One mother, Svitlana Nakonechna, 33, arrived in the U.S. three years ago after fleeing the war in Ukraine with her son, Ivan Nakonechngi, now 13.

Nakonechna is still learning English, and she communicates with Ivan’s teachers at South Hills Middle School in Bloomfield Hills Schools through an online translator application in email and on video calls. The mother tries to keep up with Ivan’s grades and when his work is due.

“Usually, I keep track of that since she’s not really good with English,” said Ivan, who began learning English in school in Ukraine.

A young boy stands next to his mother posing for a photograph in their kitchen.
Ivan Nakonechngi, 13, left, poses for a portrait with his mother, Svitlana Nakonechna, 33, in their home on Wed., Feb., 21, 2024 in Bloomfield Hills, Michigan. (Hannah Dellinger / Chalkbeat)
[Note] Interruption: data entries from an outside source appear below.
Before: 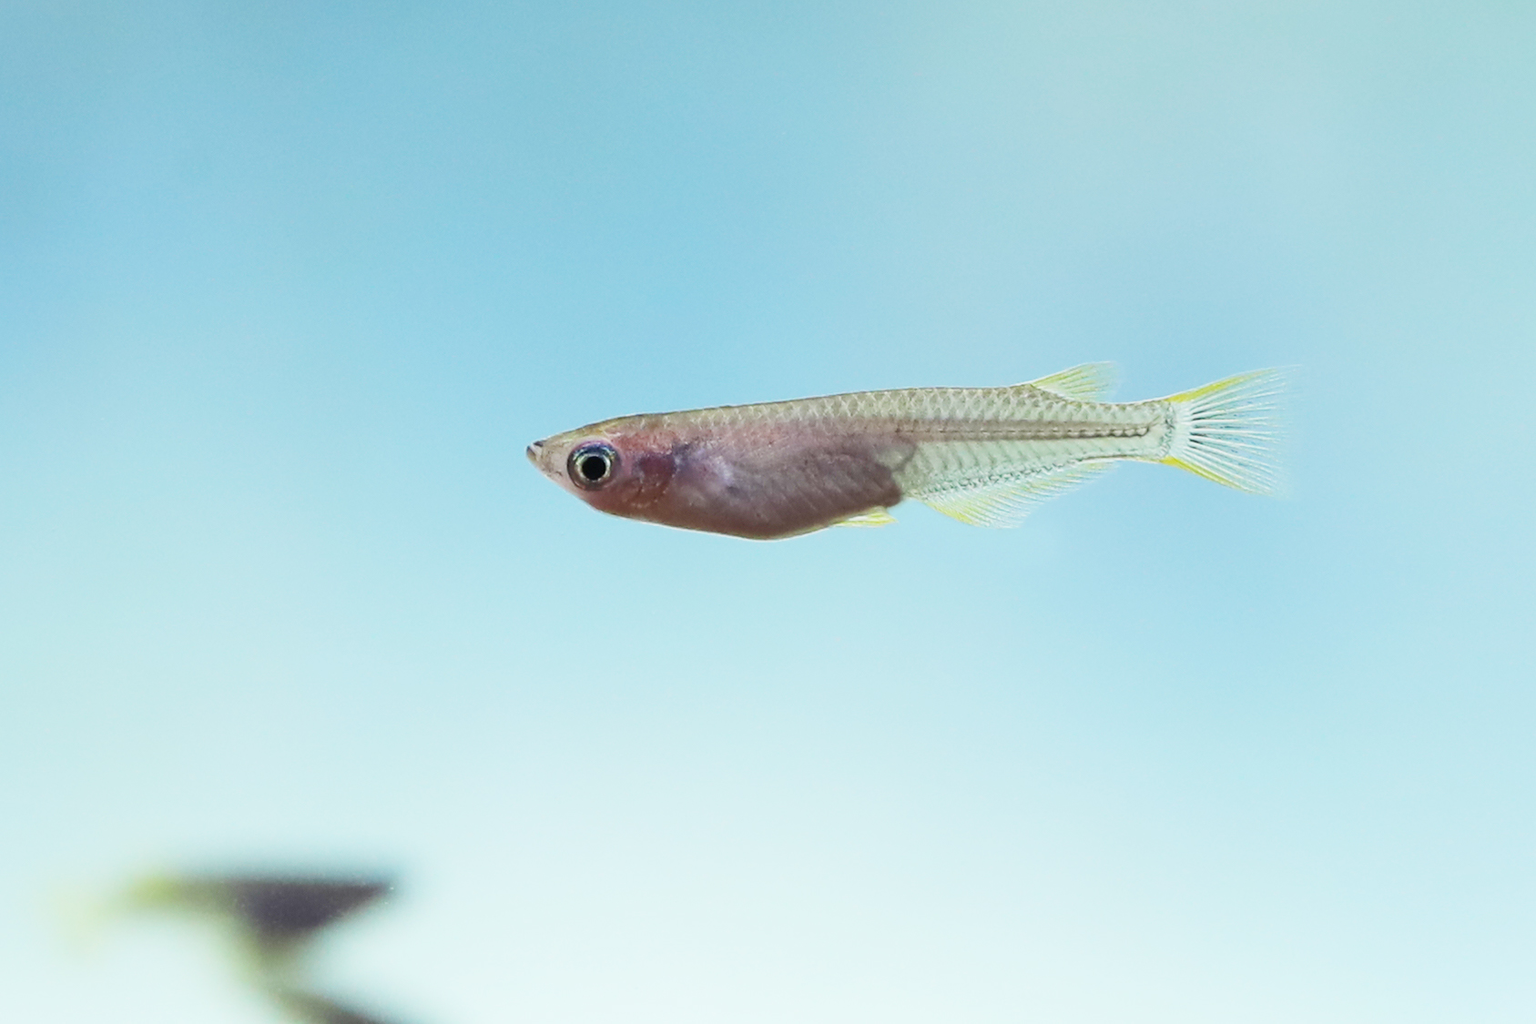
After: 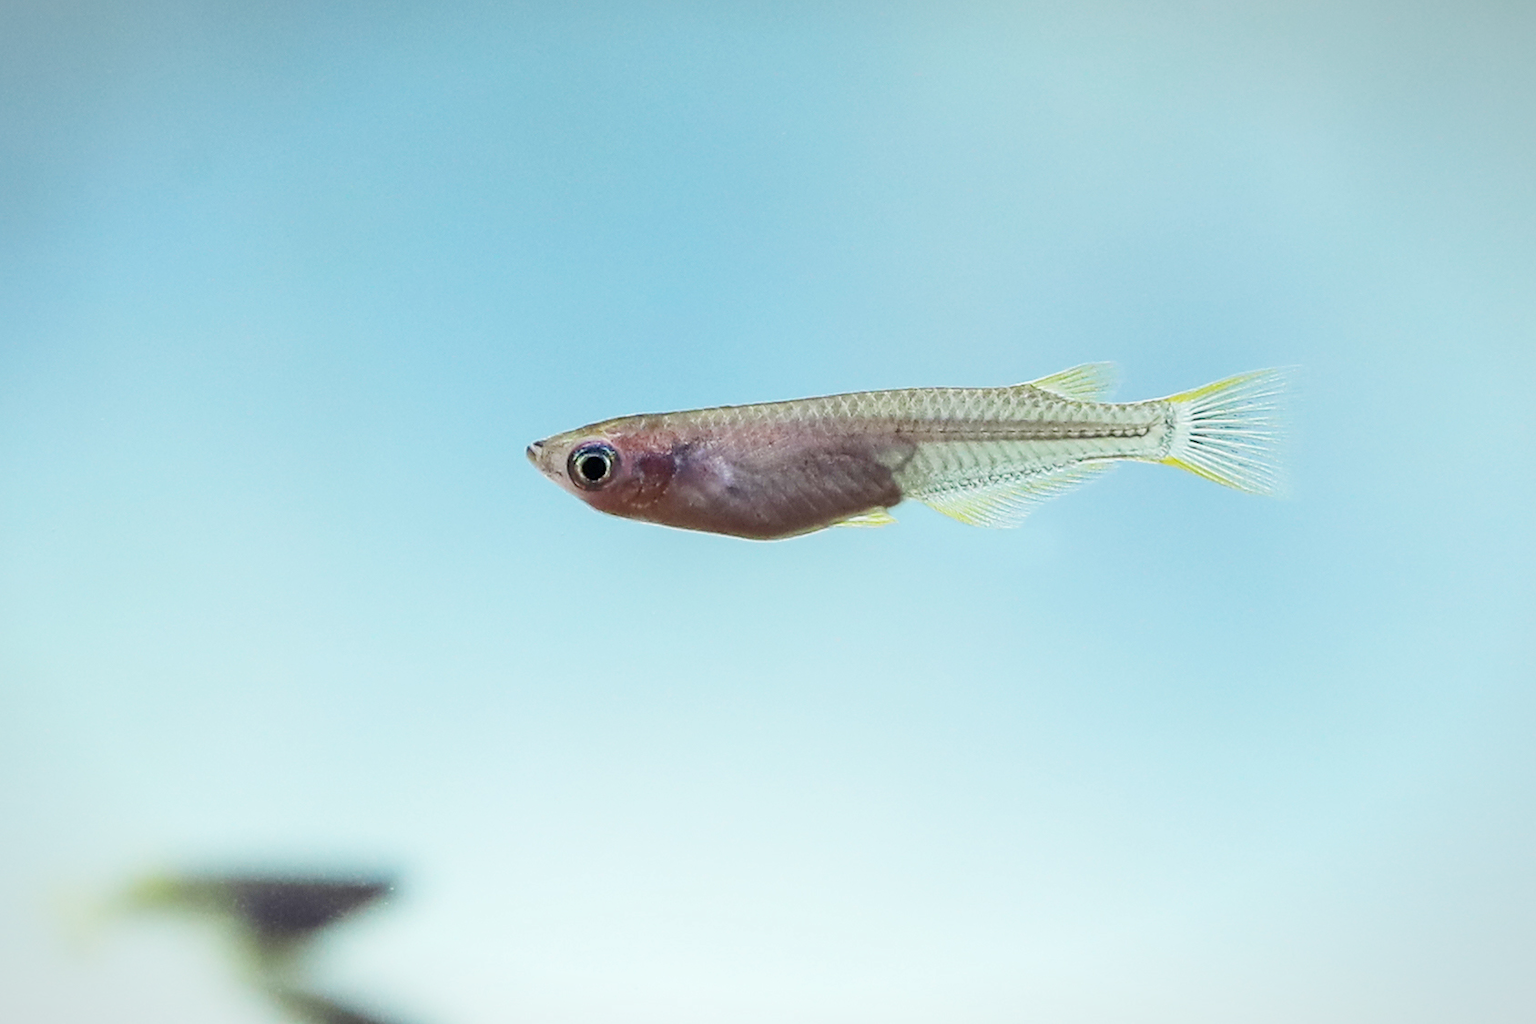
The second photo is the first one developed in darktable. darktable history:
vignetting: fall-off start 97.84%, fall-off radius 100.94%, width/height ratio 1.368
local contrast: on, module defaults
sharpen: amount 0.212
Nakonechna said through an interpreter that she doesn’t know much about the curriculum Ivan is being taught, but she trusts he’s learning because she sees he’s engaged in his school work.

Though her sponsors and Samaritas have been helpful in enrolling her son in school and navigating the system, Nakonechna worries what may happen if she has to move out of the housing she receives through her employer to another school district.

“If we move from this place to another city and I need to find a new school, I still will need help because I don’t know how to handle it by myself,” she said.